#### AIM OF THE TASK:
Retype, without alteration, each line from the line containing "Katie Escudero from" to the final line of the records.

Records from a collection:
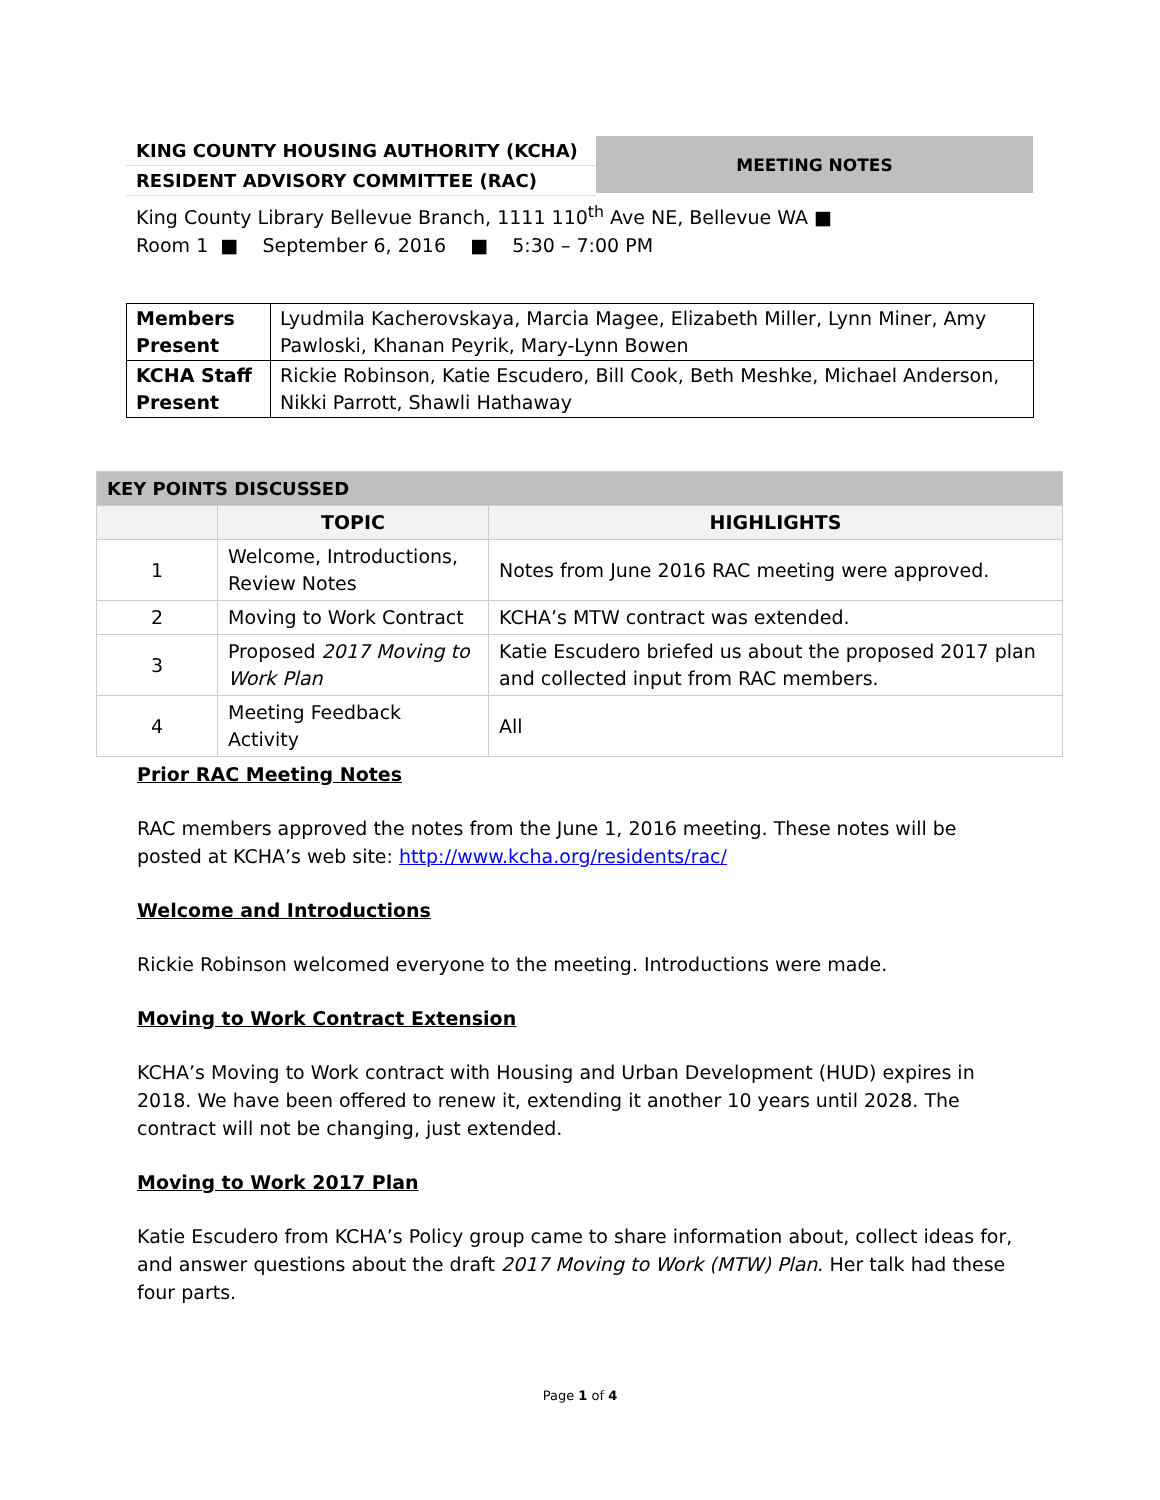KING COUNTY HOUSING AUTHORITY (KCHA)
RESIDENT ADVISORY COMMITTEE (RAC)
MEETING NOTES
King County Library Bellevue Branch, 1111 110<sup>th</sup> Ave NE, Bellevue WA ■
Room 1 ■ September 6, 2016 ■ 5:30 – 7:00 PM
| Members Present | Lyudmila Kacherovskaya, Marcia Magee, Elizabeth Miller, Lynn Miner, Amy Pawloski, Khanan Peyrik, Mary-Lynn Bowen |
| KCHA Staff Present | Rickie Robinson, Katie Escudero, Bill Cook, Beth Meshke, Michael Anderson, Nikki Parrott, Shawli Hathaway |
| KEY POINTS DISCUSSED | | |
| --- | --- | --- |
| | TOPIC | HIGHLIGHTS |
| 1 | Welcome, Introductions, Review Notes | Notes from June 2016 RAC meeting were approved. |
| 2 | Moving to Work Contract | KCHA’s MTW contract was extended. |
| 3 | Proposed 2017 Moving to Work Plan | Katie Escudero briefed us about the proposed 2017 plan and collected input from RAC members. |
| 4 | Meeting Feedback Activity | All |
Prior RAC Meeting Notes
RAC members approved the notes from the June 1, 2016 meeting. These notes will be posted at KCHA’s web site: http://www.kcha.org/residents/rac/
Welcome and Introductions
Rickie Robinson welcomed everyone to the meeting. Introductions were made.
Moving to Work Contract Extension
KCHA’s Moving to Work contract with Housing and Urban Development (HUD) expires in 2018. We have been offered to renew it, extending it another 10 years until 2028. The contract will not be changing, just extended.
Moving to Work 2017 Plan
Katie Escudero from KCHA’s Policy group came to share information about, collect ideas for, and answer questions about the draft 2017 Moving to Work (MTW) Plan. Her talk had these four parts.
Page 1 of 4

#### RESPONSE TO THE EXERCISE:
Katie Escudero from KCHA’s Policy group came to share information about, collect ideas for, and answer questions about the draft 2017 Moving to Work (MTW) Plan. Her talk had these four parts.
Page 1 of 4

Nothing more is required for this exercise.